If you do well, will you not be accepted? And if you do not do well, sin is crouching at the door. Its desire is for you, but you must rule over it.”
God warned Cain. He did not allow him simply to stew in his anger. God showed Cain that there was an alternative to acting out in the malice that was building in his heart. Any warning from God against our sin is mercy. He could just kill us and be done with it.
Then the Lord said to him, “Not so! If anyone kills Cain, vengeance shall be taken on him sevenfold.” And the Lord put a mark on Cain, lest any who found him should attack him.
God could have killed Cain for his crimes. God however allowed him to live and even marked him to prevent others from killing him.
Cain knew his wife, and she conceived and bore Enoch. When he built a city, he called the name of the city after the name of his son, Enoch.
Again, a child is born, even to a man who had rebelled. Also, notice that Cain built a city. The concept of a city was not mentioned until now. Progress is happening here, even in the midst of the sadness of human sin.

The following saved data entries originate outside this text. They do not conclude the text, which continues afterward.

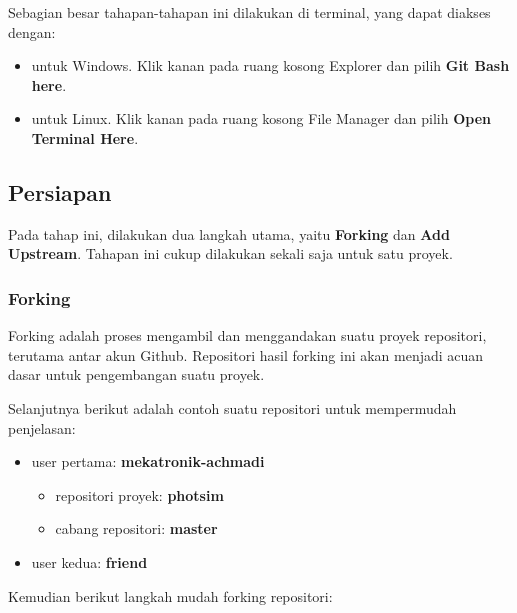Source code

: \documentclass[12pt]{article}
\begin{document}
	Sebagian besar tahapan-tahapan ini dilakukan di terminal, yang dapat diakses dengan:
	\begin{itemize}
		\item untuk Windows. Klik kanan pada ruang kosong Explorer dan pilih \textbf{Git Bash here}.
		\item untuk Linux. Klik kanan pada ruang kosong File Manager dan pilih \textbf{Open Terminal Here}.  
	\end{itemize}

	\subsection{Persiapan}
	
	Pada tahap ini, dilakukan dua langkah utama, yaitu \textbf{Forking} dan \textbf{Add Upstream}.
	Tahapan ini cukup dilakukan sekali saja untuk satu proyek. 
	
	\subsubsection{Forking}
	
	Forking adalah proses mengambil dan menggandakan suatu proyek repositori, terutama antar akun Github.
	Repositori hasil forking ini akan menjadi acuan dasar untuk pengembangan suatu proyek.
	
	Selanjutnya berikut adalah contoh suatu repositori untuk mempermudah penjelasan:
	\begin{itemize}
		\item user pertama: \textbf{mekatronik-achmadi}
		\begin{itemize}
			\item repositori proyek: \textbf{photsim}
			\item cabang repositori: \textbf{master}	 
		\end{itemize}
		\item user kedua: \textbf{friend} 
	\end{itemize}

	Kemudian berikut langkah mudah forking repositori:
	
\end{document}
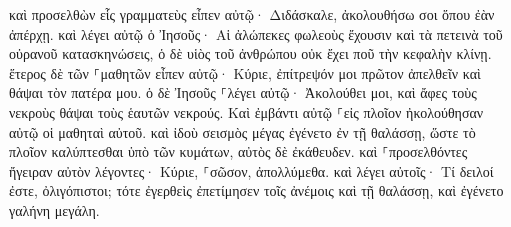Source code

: \documentclass{openreader}
\begin{document}
καὶ προσελθὼν εἷς γραμματεὺς εἶπεν αὐτῷ· Διδάσκαλε, ἀκολουθήσω σοι ὅπου ἐὰν ἀπέρχῃ. 
καὶ λέγει αὐτῷ ὁ Ἰησοῦς· Αἱ ἀλώπεκες φωλεοὺς ἔχουσιν καὶ τὰ πετεινὰ τοῦ οὐρανοῦ κατασκηνώσεις, ὁ δὲ υἱὸς τοῦ ἀνθρώπου οὐκ ἔχει ποῦ τὴν κεφαλὴν κλίνῃ. 
ἕτερος δὲ τῶν ⸀μαθητῶν εἶπεν αὐτῷ· Κύριε, ἐπίτρεψόν μοι πρῶτον ἀπελθεῖν καὶ θάψαι τὸν πατέρα μου. 
ὁ δὲ Ἰησοῦς ⸀λέγει αὐτῷ· Ἀκολούθει μοι, καὶ ἄφες τοὺς νεκροὺς θάψαι τοὺς ἑαυτῶν νεκρούς. 
Καὶ ἐμβάντι αὐτῷ ⸀εἰς πλοῖον ἠκολούθησαν αὐτῷ οἱ μαθηταὶ αὐτοῦ. 
καὶ ἰδοὺ σεισμὸς μέγας ἐγένετο ἐν τῇ θαλάσσῃ, ὥστε τὸ πλοῖον καλύπτεσθαι ὑπὸ τῶν κυμάτων, αὐτὸς δὲ ἐκάθευδεν. 
καὶ ⸀προσελθόντες ἤγειραν αὐτὸν λέγοντες· Κύριε, ⸀σῶσον, ἀπολλύμεθα. 
καὶ λέγει αὐτοῖς· Τί δειλοί ἐστε, ὀλιγόπιστοι; τότε ἐγερθεὶς ἐπετίμησεν τοῖς ἀνέμοις καὶ τῇ θαλάσσῃ, καὶ ἐγένετο γαλήνη μεγάλη. 
\end{document}
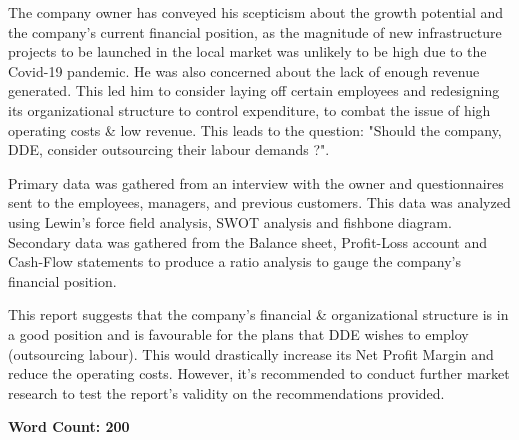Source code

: 
{The company owner has conveyed his scepticism about the growth potential and the company's current financial position, as the magnitude of new infrastructure projects to be launched in the local market was unlikely to be high due to the Covid-19 pandemic. He was also concerned about the lack of enough revenue generated. This led him to consider laying off certain employees and redesigning its organizational structure to control expenditure, to combat the issue of high operating costs & low revenue. This leads to the question: "Should the company, DDE, consider outsourcing their labour demands ?".}

\vspace{0.25cm}

{Primary data was gathered from an interview with the owner and questionnaires sent to the employees, managers, and previous customers. This data was analyzed using Lewin's force field analysis, SWOT analysis and fishbone diagram. Secondary data was gathered from the Balance sheet, Profit-Loss account and Cash-Flow statements to produce a ratio analysis to gauge the company's financial position.}

\vspace{0.25cm}

{This report suggests that the company's financial \& organizational structure is in a good position and is favourable for the plans that DDE wishes to employ (outsourcing labour). This would drastically increase its Net Profit Margin and reduce the operating costs. However, it's recommended to conduct further market research to test the report's validity on the recommendations provided.}

\vspace{0.5cm}

\raggedright

{\textbf{Word Count: 200}}

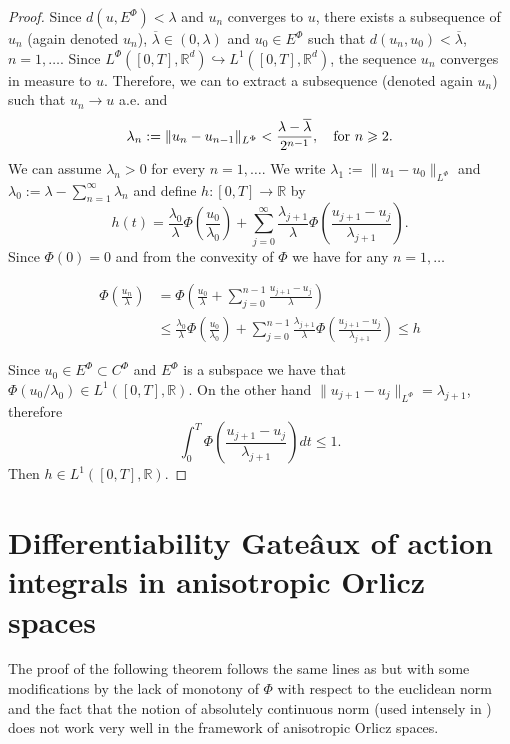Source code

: \documentclass[twoside]{article}
\theoremstyle{remark}
\newcommand{\orlnor}{\|_{L^{\Phi}}}
\newcommand{\lphi}{L^{\Phi}}
\newcommand{\ephi}{E^{\Phi}}
\newcommand{\claseor}{C^{\Phi}}
\newcommand{\rr}{\mathbb{R}}
\renewcommand{\leq}{\leqslant}
\renewcommand{\geq}{\geqslant}
\begin{document}
\begin{proof}
  Since $d({u},\ephi)<\lambda$ and ${u}_n$ converges to ${u}$, there exists   a subsequence of $u_n$ (again denoted $u_n$), $\overline{\lambda}\in (0,\lambda)$ and $u_0\in\ephi$ such that $d(u_n,u_0)<\overline{\lambda}$, $n=1,\ldots$. Since $\lphi\left([0,T],\rr^d\right)\hookrightarrow L^1\left([0,T],\rr^d\right)$, the sequence $u_n$ converges in measure to $u$. Therefore, we can to extract a subsequence (denoted again $u_n$) such that $u_n\to u$ a.e. and
  \[\lambda_{n}:=\|{u}_{n}-{u}_{n-1}\orlnor<\frac{\lambda-\overline{\lambda}}{2^{n-1}},\quad\hbox{for } n\geq 2.\]
 We can assume $\lambda_n>0$ for every $n=1,\ldots$. We write $\lambda_1:=\|u_1-u_0\orlnor$ and  $\lambda_0:=\lambda-\sum_{n=1}^{\infty}\lambda_n$ and define $h:[0,T]\rightarrow\mathbb{R}$  by
 \begin{equation}\label{eq:serie} h(t)=  \frac{\lambda_0}{\lambda}\Phi\left(\frac{u_0}{\lambda_0}\right)+\sum_{j=0}^{\infty}\frac{\lambda_{j+1}}{\lambda}\Phi\left(\frac{u_{j+1}-u_j}{\lambda_{j+1}}\right).
\end{equation}
 Since $\Phi(0)=0$ and from the convexity of $\Phi$ we have for any $n=1,\ldots$


\[
 \begin{split}
   \Phi\left(\frac{u_n}{\lambda}\right) &=\Phi\left(  \frac{u_0}{\lambda}+   \sum_{j=0}^{n-1}\frac{u_{j+1}-u_j}{\lambda} \right)\\
   &\leq
   \frac{\lambda_0}{\lambda}\Phi\left(\frac{u_0}{\lambda_0}\right)+\sum_{j=0}^{n-1}\frac{\lambda_{j+1}}{\lambda}\Phi\left(\frac{u_{j+1}-u_j}{\lambda_{j+1}}\right) \leq h
 \end{split}
\]

Since $u_0\in\ephi\subset \claseor$ and $\ephi$ is a subspace we have that $\Phi(u_0/\lambda_0)\in L^1([0,T],\rr)$.
On the other hand $\|u_{j+1}-u_j\orlnor = \lambda_{j+1}$, therefore
\[
\int_0^T\Phi\left(\frac{u_{j+1}-u_j}{\lambda_{j+1}}\right)dt\leq 1.
\]
Then $h\in L^1([0,T],\rr)$.



\end{proof}





\section{Differentiability Gate\^aux of action integrals in anisotropic Orlicz spaces}


The  proof of the following theorem follows the same lines as \cite[Th. 3.2]{ABGMS2015} but with some modifications by the lack of monotony of $\Phi$ with  respect to the euclidean norm and the fact that  the notion of absolutely continuous norm (used intensely in \cite[Th. 3.2]{ABGMS2015}) does not work very well in the framework of anisotropic Orlicz spaces.
\end{document}
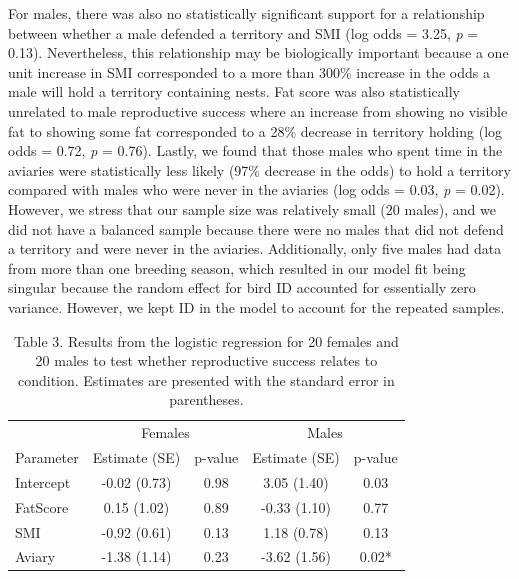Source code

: \documentclass[
]{article}
\begin{document}
For males, there was also no statistically significant support for a
relationship between whether a male defended a territory and SMI (log
odds = 3.25, \emph{p} = 0.13). Nevertheless, this relationship may be
biologically important because a one unit increase in SMI corresponded
to a more than 300\% increase in the odds a male will hold a territory
containing nests. Fat score was also statistically unrelated to male
reproductive success where an increase from showing no visible fat to
showing some fat corresponded to a 28\% decrease in territory holding
(log odds = 0.72, \emph{p} = 0.76). Lastly, we found that those males
who spent time in the aviaries were statistically less likely (97\%
decrease in the odds) to hold a territory compared with males who were
never in the aviaries (log odds = 0.03, \emph{p} = 0.02). However, we
stress that our sample size was relatively small (20 males), and we did
not have a balanced sample because there were no males that did not
defend a territory and were never in the aviaries. Additionally, only
five males had data from more than one breeding season, which resulted
in our model fit being singular because the random effect for bird ID
accounted for essentially zero variance. However, we kept ID in the
model to account for the repeated samples.

\begin{table}

\caption{\label{tab:p2 main results}Table 3. Results from the logistic regression for 20 females and 20 males to test whether reproductive success relates to condition. Estimates are presented with the standard error in parentheses.}
\centering
\begin{tabular}[t]{l|c|c|c|c}
\hline
\multicolumn{1}{c|}{ } & \multicolumn{2}{c|}{Females} & \multicolumn{2}{c}{Males} \\
\cline{2-3} \cline{4-5}
Parameter & Estimate (SE) & p-value & Estimate (SE) & p-value\\
\hline
Intercept & -0.02 (0.73) & 0.98 & 3.05 (1.40) & 0.03\\
\hline
FatScore & 0.15 (1.02) & 0.89 & -0.33 (1.10) & 0.77\\
\hline
SMI & -0.92 (0.61) & 0.13 & 1.18 (0.78) & 0.13\\
\hline
Aviary & -1.38 (1.14) & 0.23 & -3.62 (1.56) & 0.02*\\
\hline
\end{tabular}
\end{table}

\pagebreak
\end{document}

20 Adah bore Jabal; he was the father of those who dwell in tents and have livestock. 21 His brother’s name was Jubal; he was the father of all those who play the lyre and pipe. 22 Zillah also bore Tubal-cain; he was the forger of all instruments of bronze and iron. The sister of Tubal-cain was Naamah.
Lamech was a bad man. He had multiple wives—the first time this is mentioned in Scripture. He also was a murderous and vengeful man (cf. Gen 4:23-34). Yet, to Lamech three sons are born. These sons show great inventiveness and creativity. They change the world. God’s hand of kindness and mercy is evident, even to the sons of a very sinful person.
25 And Adam knew his wife again, and she bore a son and called his name Seth, for she said, “God has appointed for me another offspring instead of Abel, for Cain killed him.” 26 To Seth also a son was born, and he called his name Enosh. At that time people began to call upon the name of the Lord.
Eve has another son. The line of those who might follow the Lord is not extinguished. IN fact. Seth and his sons begin to call on the name of the Lord. God has allowed people, children of Adam and Eve, to call on his name. He has not hidden himself. He has not cut off the human race. His promise of one to crush the serpent will not go unfulfilled.
Yes, there is much mercy in God’s word. He has not treated us like we deserve. He has not given us all the hardship that he could have given us. He has not cut us off and put us to death at the moment of our first sin. He has allowed even rebellious people to make progress that blesses the world. And his gospel will be preached to all the world so that people from all nations might turn to him for mercy and eternal life.